Researchers at Lawrence Livermore National Laboratory in California have developed a microarray-based microbial-detection platform that they claim can be used to identify viruses and bacteria for a number of applications.
The scientists detailed the use of the array combined with a metagenomic sequencing approach in a recent Journal of Virology paper. Working with San Francisco's Blood Systems Research Institute, the team first sequenced eight vaccine samples and then used the chip to confirm the presence of porcine circovirus-1, a highly prevalent non-pathogenic pig virus, in Rotarix, an orally administered human rotavirus vaccine manufactured by GlaxoSmithKline.
BSRI notified GSK of the finding, and GSK subsequently informed the US Food and Drug Administration that Rotarix contained PCV1. Based on the new information, the FDA in March recommended that healthcare practitioners temporarily suspend use of Rotarix while the agency learned more about PCV1.
Last week, the FDA revised its recommendation, and now believes clinicians can continue to use Rotarix after finding no evidence that PCV1 poses a safety risk in humans.
Crystal Jaing, a biologist at LLNL, told BioArray News last week that a research team at BRSI led by Eric Delwart first identified the presence of PCV1 in Rotarix after sequencing the sample with the Roche 454 GS FLX system, but wanted to validate the finding using another technology.
Delwart "identified the pig virus but wanted a second validation because it was a very controversial finding," Jaing said. "By using sequencing and arrays, we were able to identify what was in the product."
The Lawrence Livermore Microbial Detection Array, referred to as LLMDA, was initially developed in the lab of LLNL investigator Tom Slezak in 2007, Jaing said. A prototype was ready for use in early studies in 2008, and a second version of the array, which includes 388,000 probes for the detection of more than 2,000 viruses and 900 bacteria, became available last year.

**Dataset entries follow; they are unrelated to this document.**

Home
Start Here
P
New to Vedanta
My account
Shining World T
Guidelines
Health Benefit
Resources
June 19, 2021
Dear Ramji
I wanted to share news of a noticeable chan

Jaing said that LLNL is now implementing a third generation of the LLMDA, which will be manufactured by Roche NimbleGen and contain 2.1 million probes. Previous generations of the arrays were manufactured in-house at LLNL using NimbleGen technology.
The new version of the LLMDA contains probes representing about 178,000 viral sequences from some 5,700 viruses, and about 785,000 bacterial sequences from thousands of bacteria. The latest LLMDA also includes fungi and protozoa, with probes representing about 237,000 fungal sequences from thousands of fungi and about 202,000 protozoa sequences from 75 protozoa, Jaing said. She added that the array is now being tested and the analysis software is being optimized.

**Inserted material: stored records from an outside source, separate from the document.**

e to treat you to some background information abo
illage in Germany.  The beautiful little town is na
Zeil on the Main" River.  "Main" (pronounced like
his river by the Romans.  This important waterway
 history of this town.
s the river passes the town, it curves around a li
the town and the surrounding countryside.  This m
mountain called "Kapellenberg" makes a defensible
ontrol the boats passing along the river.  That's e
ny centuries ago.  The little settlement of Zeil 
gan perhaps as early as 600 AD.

The LLNL team has said it plans to update probes on the array with new sequences of bacteria, viruses, and other microorganisms from GenBank and other public databases about once per year, in addition to using sequences obtained from collaborators for their probes.
"With PCR kits, you can do only one pathogen at a time," she said in explaining the motivation for developing the LLMDA. "We wanted to design a comprehensive array that could be used in clinical diagnostics, biodefense, and product safety, so you could tell what's in your sample."
Jaing said that LLNL is interested in licensing the technology and is involved in collaborations with other research groups. For example, Jaing said that the lab is working with the Marine Mammal Center in Sausalito, Calif., in an effort to identify what may be a viral basis for cancer in seals and sea lions at the center. To do that, LLNL has obtained carcinoma tissue samples for array analysis to identify all viruses present.
LLNL is also working with the US Department of Homeland Security's National Biodefense Analysis and Countermeasures Center on bioforensic projects, Jaing said. "They are planning to bring our array technology into operations," she confirmed.
Other collaborators include the University of Texas Medical Branch in Galveston; the National Institute for Public Health and the Environment of Bilthoven, the Netherlands; the Statens Serum Institut of Copenhagen, Denmark; the University of California, Davis; and St. Petersburg, Fla.-based bacterial infection detection firm Imigene.